▶ [SUPPLIED ENTRIES]
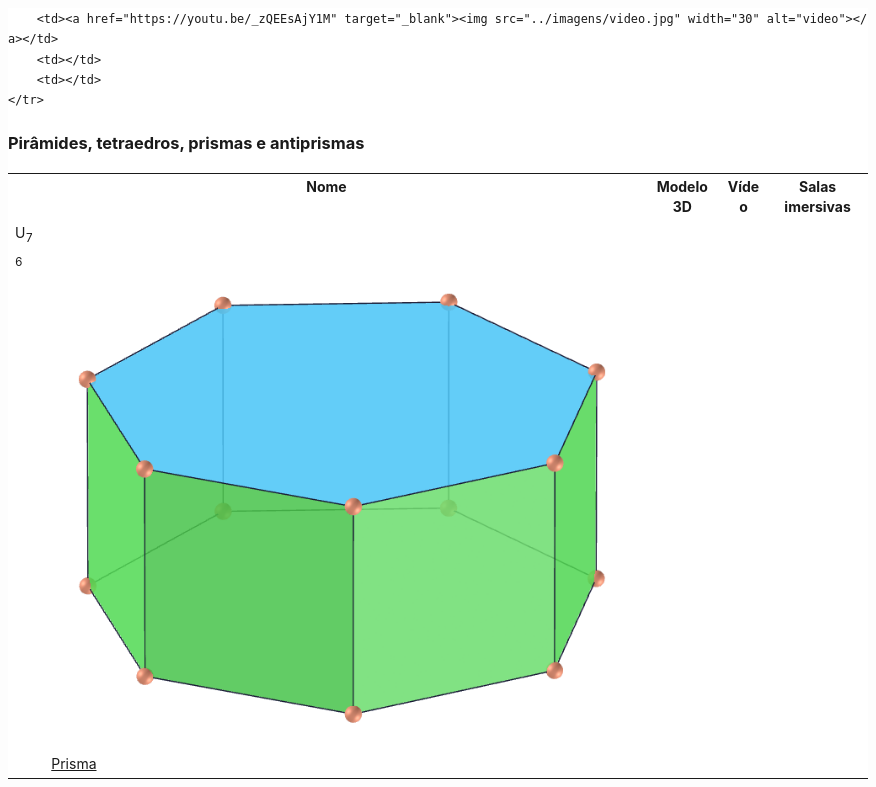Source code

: 		<td><a href="https://youtu.be/_zQEEsAjY1M" target="_blank"><img src="../imagens/video.jpg" width="30" alt="video"></a></td>
		<td></td>
		<td></td>
	</tr>
</table>
<h3>Pirâmides, tetraedros, prismas e antiprismas</h3>
<table>	
	<tr>
		<th colspan="2">Nome</th>
		<th>Modelo 3D</th>
		<th>Vídeo</th>
		<th>Salas imersivas</th>
	</tr>
	<tr>
		<td>U<sub>76</sub></td>
		<td class="titulo1"><a href="../polyhedron/pt-br/#m3d" target="_blank"><img src="../polyhedron/ar/110A.png" class="ima"> Prisma</a></td>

▶ [INSTRUCTION] Output every entry exactly as given; pictures are not part of the copy.

▶ [ANSWER BOX]
Source code

: 		<td><a href="https://youtu.be/_zQEEsAjY1M" target="_blank"><img src="../imagens/video.jpg" width="30" alt="video"></a></td>
		<td></td>
		<td></td>
	</tr>
</table>
<h3>Pirâmides, tetraedros, prismas e antiprismas</h3>
<table>	
	<tr>
		<th colspan="2">Nome</th>
		<th>Modelo 3D</th>
		<th>Vídeo</th>
		<th>Salas imersivas</th>
	</tr>
	<tr>
		<td>U<sub>76</sub></td>
		<td class="titulo1"><a href="../polyhedron/pt-br/#m3d" target="_blank"><img src="../polyhedron/ar/110A.png" class="ima"> Prisma</a></td>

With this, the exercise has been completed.